Dunne cited the WHO’s assertion that there is “little evidence” for vaping’s role in helping people quit smoking. As early as 2019, clinical trials were finding vaping to be almost twice as effective as nicotine-replacement therapy, he noted.
This month, Public Health England (PHE) found in its Vaping Evidence Review 2021 that smoking quit rates involving a vaping product were higher than with any other method in every single English region.
“For the WHO to hold such contrary views is either bad science or bad faith. Both risk it becoming an enemy of harm reduction,” said Dunne.

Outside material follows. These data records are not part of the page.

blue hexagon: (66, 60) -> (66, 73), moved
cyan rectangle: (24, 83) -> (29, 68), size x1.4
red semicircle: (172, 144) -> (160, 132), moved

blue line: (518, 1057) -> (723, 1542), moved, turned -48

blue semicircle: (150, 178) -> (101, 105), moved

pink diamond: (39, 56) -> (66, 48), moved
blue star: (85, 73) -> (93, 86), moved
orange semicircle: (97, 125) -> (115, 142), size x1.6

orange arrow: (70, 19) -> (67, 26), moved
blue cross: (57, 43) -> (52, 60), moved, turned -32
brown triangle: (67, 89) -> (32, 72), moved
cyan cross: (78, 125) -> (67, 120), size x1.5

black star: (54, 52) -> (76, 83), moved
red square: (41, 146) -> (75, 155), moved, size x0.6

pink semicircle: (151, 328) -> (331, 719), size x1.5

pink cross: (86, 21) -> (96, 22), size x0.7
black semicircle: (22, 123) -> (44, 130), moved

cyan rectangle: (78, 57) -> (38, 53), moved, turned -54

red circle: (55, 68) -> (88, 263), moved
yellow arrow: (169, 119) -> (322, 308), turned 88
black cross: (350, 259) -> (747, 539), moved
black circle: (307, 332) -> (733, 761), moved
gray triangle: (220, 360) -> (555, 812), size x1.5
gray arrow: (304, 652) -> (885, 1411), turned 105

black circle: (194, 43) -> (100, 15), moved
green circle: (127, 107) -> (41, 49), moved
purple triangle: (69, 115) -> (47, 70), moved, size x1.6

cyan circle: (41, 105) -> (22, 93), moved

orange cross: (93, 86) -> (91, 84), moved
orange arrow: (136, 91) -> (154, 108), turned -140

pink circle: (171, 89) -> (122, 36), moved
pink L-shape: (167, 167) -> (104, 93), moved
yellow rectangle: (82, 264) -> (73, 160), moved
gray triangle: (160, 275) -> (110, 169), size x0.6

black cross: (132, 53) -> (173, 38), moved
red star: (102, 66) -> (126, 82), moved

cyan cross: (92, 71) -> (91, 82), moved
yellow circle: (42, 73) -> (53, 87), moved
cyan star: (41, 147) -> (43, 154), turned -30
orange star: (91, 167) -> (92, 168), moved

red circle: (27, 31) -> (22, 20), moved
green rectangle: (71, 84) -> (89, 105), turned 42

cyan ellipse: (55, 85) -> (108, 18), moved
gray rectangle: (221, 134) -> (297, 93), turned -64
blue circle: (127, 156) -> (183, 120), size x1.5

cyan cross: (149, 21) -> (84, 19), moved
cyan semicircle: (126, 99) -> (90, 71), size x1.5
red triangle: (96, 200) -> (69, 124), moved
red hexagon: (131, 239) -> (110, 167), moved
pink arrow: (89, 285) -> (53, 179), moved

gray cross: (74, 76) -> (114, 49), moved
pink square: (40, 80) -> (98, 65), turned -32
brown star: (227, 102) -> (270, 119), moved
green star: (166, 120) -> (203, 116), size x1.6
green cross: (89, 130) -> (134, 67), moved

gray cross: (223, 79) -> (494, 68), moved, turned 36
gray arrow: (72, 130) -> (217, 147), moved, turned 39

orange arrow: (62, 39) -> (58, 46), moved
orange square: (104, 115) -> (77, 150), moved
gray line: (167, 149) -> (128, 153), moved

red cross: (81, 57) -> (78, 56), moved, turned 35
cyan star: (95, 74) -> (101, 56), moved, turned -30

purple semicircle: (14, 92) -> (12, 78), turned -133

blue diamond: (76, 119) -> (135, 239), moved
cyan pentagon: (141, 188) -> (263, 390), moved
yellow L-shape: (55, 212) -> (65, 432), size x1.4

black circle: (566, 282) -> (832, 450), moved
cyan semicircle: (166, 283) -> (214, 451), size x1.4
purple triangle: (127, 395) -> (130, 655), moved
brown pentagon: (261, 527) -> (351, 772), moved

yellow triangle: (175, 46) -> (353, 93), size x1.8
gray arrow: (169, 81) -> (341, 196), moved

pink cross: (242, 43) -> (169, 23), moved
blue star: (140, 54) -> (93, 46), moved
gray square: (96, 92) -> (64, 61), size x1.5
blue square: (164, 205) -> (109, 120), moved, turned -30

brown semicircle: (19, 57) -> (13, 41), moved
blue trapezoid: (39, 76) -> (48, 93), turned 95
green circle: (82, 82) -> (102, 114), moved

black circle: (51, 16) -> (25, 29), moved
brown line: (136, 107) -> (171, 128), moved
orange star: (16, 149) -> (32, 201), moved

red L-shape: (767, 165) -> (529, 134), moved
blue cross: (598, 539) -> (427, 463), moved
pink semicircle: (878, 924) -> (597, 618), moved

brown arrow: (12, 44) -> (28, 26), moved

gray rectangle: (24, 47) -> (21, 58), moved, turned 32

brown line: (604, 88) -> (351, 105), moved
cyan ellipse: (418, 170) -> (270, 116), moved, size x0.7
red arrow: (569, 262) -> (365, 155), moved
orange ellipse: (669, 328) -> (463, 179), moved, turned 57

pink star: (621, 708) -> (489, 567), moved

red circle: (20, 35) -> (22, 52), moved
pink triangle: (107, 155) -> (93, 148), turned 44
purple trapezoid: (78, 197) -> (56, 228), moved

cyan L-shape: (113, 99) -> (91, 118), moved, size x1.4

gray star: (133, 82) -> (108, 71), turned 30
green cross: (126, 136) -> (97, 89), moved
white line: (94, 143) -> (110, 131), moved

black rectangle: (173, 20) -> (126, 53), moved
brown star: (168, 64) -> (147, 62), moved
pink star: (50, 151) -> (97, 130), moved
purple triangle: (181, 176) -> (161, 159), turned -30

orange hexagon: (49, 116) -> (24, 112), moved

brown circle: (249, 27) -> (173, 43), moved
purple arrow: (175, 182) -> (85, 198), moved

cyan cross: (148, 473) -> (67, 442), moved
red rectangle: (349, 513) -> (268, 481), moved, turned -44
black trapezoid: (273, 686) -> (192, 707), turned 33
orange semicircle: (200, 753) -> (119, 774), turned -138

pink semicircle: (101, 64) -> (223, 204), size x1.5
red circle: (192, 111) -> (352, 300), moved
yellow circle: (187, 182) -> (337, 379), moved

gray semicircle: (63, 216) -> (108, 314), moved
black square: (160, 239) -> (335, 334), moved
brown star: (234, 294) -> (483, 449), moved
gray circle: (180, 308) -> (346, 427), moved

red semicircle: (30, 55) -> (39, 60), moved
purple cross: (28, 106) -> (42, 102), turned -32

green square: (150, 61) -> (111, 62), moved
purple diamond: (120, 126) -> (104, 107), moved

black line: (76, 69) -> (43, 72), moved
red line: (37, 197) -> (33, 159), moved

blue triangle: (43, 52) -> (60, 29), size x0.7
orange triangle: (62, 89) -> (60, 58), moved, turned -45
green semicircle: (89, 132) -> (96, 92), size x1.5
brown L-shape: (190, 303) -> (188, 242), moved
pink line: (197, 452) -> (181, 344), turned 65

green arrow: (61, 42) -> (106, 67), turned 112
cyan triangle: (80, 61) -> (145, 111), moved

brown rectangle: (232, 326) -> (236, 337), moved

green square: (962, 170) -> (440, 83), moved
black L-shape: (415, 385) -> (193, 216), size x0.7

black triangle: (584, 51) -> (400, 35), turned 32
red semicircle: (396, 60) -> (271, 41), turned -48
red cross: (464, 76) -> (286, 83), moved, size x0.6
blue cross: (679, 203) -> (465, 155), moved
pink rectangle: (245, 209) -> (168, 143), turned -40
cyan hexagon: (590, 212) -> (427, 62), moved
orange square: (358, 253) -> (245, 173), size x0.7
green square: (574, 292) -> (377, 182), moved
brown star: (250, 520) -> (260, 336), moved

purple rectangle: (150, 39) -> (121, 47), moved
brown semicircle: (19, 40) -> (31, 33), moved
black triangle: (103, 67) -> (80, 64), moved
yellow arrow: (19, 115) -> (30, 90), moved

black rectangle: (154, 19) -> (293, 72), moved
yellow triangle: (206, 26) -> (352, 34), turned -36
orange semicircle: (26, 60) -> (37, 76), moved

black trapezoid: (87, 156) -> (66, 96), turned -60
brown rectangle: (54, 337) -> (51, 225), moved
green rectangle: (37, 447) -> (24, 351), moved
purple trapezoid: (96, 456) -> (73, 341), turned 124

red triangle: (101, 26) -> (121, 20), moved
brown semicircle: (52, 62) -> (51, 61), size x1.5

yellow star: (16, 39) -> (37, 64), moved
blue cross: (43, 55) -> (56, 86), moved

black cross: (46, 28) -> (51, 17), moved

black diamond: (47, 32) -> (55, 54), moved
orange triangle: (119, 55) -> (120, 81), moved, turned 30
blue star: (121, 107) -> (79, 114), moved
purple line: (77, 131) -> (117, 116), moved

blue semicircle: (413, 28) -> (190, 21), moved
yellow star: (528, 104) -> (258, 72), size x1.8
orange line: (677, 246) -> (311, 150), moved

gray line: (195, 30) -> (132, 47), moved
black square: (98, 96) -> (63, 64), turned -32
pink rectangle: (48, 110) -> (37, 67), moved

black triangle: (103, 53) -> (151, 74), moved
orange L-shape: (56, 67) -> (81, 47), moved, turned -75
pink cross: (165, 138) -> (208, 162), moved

“Vaping’s success as an industry, and its potential for public health improvements, is built on empowering personal choice,” he added. “Different systems, styles and flavors give consumers the options they need to leave combustible cigarettes behind. I would urge the WHO to engage with vapers, to hear their stories and discover the life-changing decisions they’ve made in their lives. Prohibition is simply not the answer.”
The WHO is scheduled to hold a summit on vaping, during the Conference of Parties to the WHO Framework Convention on Tobacco Control (COP9) in The Hague in November 2021. Following its exit from the European Union, the U.K. will send a national delegation to the meeting. The UKVIA was among expert guests invited by the All-Party Parliamentary Group for Vaping to advise on the COP9 delegation’s approach.
“The U.K. has a genuine opportunity to promote harm reduction as a valid, progressive strategy for public health on the world stage,” said Dunne. “We must not allow misinformation to undermine this potential, irrespective of the source.”